• _WHAT IS EXPECTED_
Return, word for word, everything in the book review below from "It’s a very" down to "on the truth.".

While trying to get away from some rival newsboys, Blue stumbles into the lair of a scientist. Jack is weird and forgetful, so he offers Blue and internship to help with daily tasks and get his lab cleaned out. 

But even while Blue is helping Jack she struggles with her secret, worried she’ll be shunned by her adoptive family at the Bugle if they find out she’s a girl. While on an errand with Jack to the town’s military base Blue meets Crow, another boy who isn’t what he seems, the two become fast friends.

Blue also makes another friend at the military base, Julia, of the daughter of the admiral and a female soldier who has been doing military work during the war. She talks to Blue about some of the jobs available to women and what will happen when the men come back from war.

Crow doesn’t trust adults though and quickly disappears through any come calling. However, when Blue passes out from trying to burn the candle at both ends working for Jack and the paper, Crow takes her back to the Bugle and meets her big brother figure Hector, who has been working as a war journalist in the capitol and has some strange theories about Jack. 

He threatens to tell Blue’s secret if she doesn’t help him and storms off, eventually leading to him getting captured by police who start to take his theories about Jack seriously. During an ill-advised rescue attempt by Blue and Crow, Crow reveals one of his secrets so he can allow Blue to getaway.

It turns out Crow is someone or something very vital to the war effort, and Blue may be in over her head about what she understands, but she also knows Crow is her friend, and that he hasn’t had much of a choice, together, the two try to find the courage to stand up and be their true selves. 

Review

It’s a very sweet book, it’s almost like a period piece but I think I got spoiled by The Deep and Dark Blue. It’s not that I dislike it but I don’t love it, I think I’ll like the second one more.

Five Favorite Things

  1. Blue’s adoptive mom
  2. Crow and Blue’s Friendship
  3. Julia
  4. Blue’s focus on the truth.
  5. Blue’s focus on giving people a choice.

• _INFORMATION PROVIDED_
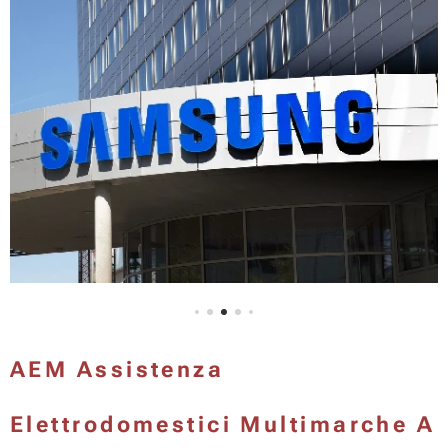
AEM Assistenza
Elettrodomestici Multimarche A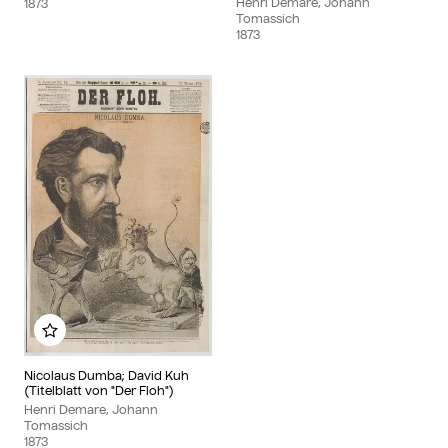
Henri Demare, Johann
1873
Tomassich
1873
Zu meinem Album hinzufügen
Nicolaus Dumba; David Kuh
(Titelblatt von "Der Floh")
Henri Demare, Johann
Tomassich
1873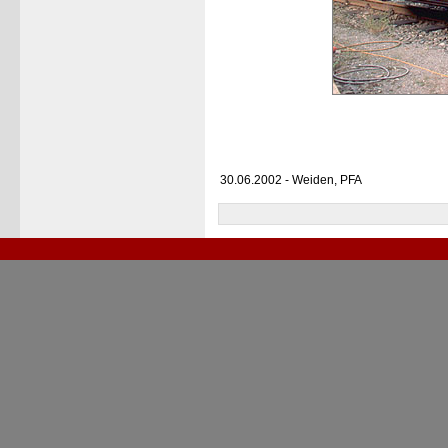
30.06.2002 - Weiden, PFA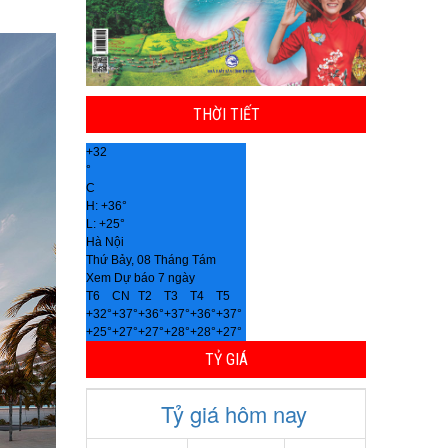
THỜI TIẾT
+
32
°
C
H:
+
36°
L:
+
25°
Hà Nội
Thứ Bảy, 08 Tháng Tám
Xem Dự báo 7 ngày
T6
CN
T2
T3
T4
T5
+
32°
+
37°
+
36°
+
37°
+
36°
+
37°
+
25°
+
27°
+
27°
+
28°
+
28°
+
27°
TỶ GIÁ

• _TASK ANSWER_
It’s a very sweet book, it’s almost like a period piece but I think I got spoiled by The Deep and Dark Blue. It’s not that I dislike it but I don’t love it, I think I’ll like the second one more.

Five Favorite Things

  1. Blue’s adoptive mom
  2. Crow and Blue’s Friendship
  3. Julia
  4. Blue’s focus on the truth.